I was essentially confined to home and I’d retrieved parts I felt would be useful for this project during my trips to the shed. I fabricated the ‘conversion box’ and used the top part of the Peugeot clutch pedal inside it, while the bell-crank would use the top part of the brake pedal.



Conversion box. Still with a lot of work to go into it, this is how the ‘conversion box’ started out – held together with Tek screws – with the apertures in the front for the master cylinder and the pull-rod from the bell-crank.

Further brackets, cut from offcuts of steel tubing, would provide the mountings to the underside of the floor, two of the bolts for that purpose being the underside of the studs holding in the driver’s seat. They were, of course, made longer for this purpose.

Looking forward to the job of actually lifting in the gearbox, which I still didn’t have, I once again used the cradle I’d made for the same purpose on my floor jack. But now I had a bigger jack and the swivel at the tip of it was very securely screwed on, so I duplicated the detail of this on a piece of steel plate and worked from there to produce this:



Cradle on jack.

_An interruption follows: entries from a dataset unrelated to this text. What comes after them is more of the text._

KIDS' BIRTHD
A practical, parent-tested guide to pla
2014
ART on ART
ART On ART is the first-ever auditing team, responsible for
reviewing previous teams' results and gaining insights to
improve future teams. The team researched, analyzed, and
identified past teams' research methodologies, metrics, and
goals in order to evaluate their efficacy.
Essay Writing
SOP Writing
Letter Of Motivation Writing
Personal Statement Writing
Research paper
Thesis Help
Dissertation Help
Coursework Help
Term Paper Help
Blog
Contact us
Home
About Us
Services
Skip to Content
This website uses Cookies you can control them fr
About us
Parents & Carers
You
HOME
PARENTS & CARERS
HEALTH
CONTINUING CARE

The cradle was extended for the bigger gearbox and it both rotates and tilts so that the gearbox can be perfectly aligned before pushing it home.

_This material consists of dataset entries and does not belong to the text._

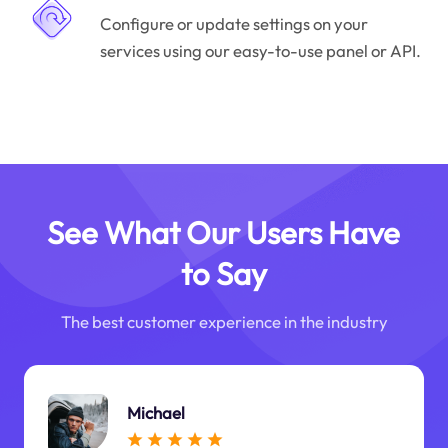
Configure or update settings on your
services using our easy-to-use panel or API.
See What Our Users Have
to Say
The best customer experience in the industry
Michael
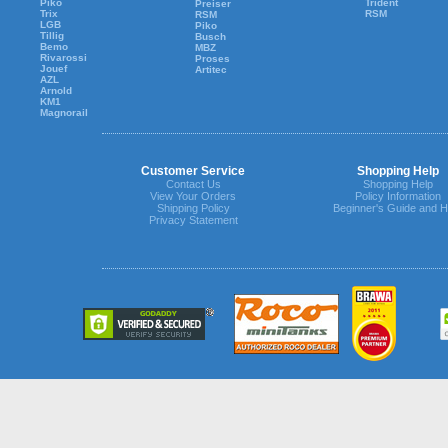
Piko
Trident
Preiser
Trix
RSM
RSM
LGB
Piko
Tillig
Busch
Bemo
MBZ
Rivarossi
Proses
Jouef
Artitec
AZL
Arnold
KM1
Magnorail
Customer Service
Shopping Help
Contact Us
Shopping Help
View Your Orders
Policy Information
Shipping Policy
Beginner's Guide and H
Privacy Statement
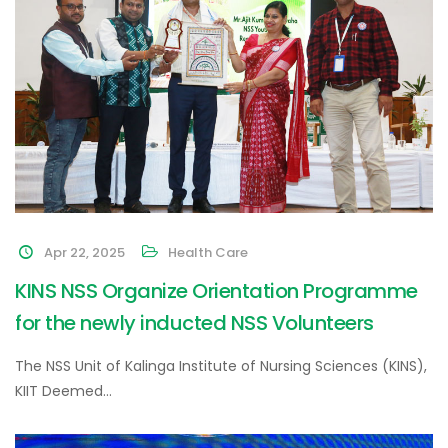
Apr 22, 2025
Health Care
KINS NSS Organize Orientation Programme
for the newly inducted NSS Volunteers
The NSS Unit of Kalinga Institute of Nursing Sciences (KINS),
KIIT Deemed…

I should add that the jack was purchased with a bonus gift card I’d been given by my employer for the good work I’d done in Central Australia. That gift card also bought me a better soldering iron and a laser printer for my computer.

The plate on which the cradle was based was machined on a lathe I was able to use earlier in the year at the ‘Men’s Shed’. I’d joined this organisation so I’d have access to such machinery as this (and other) jobs went on, but the lockdown prevented us going there for three months.

The lockdown also prevented me driving to Sydney when the gearbox arrived there. I had optimistically thought I’d drive the van to Bob Britton’s place and spend a couple of days there altering things and fitting it up. I still had no idea just how big a job it would become…
 

Last edited by Ray Bell; 06-22-2022 at 02:18 AM.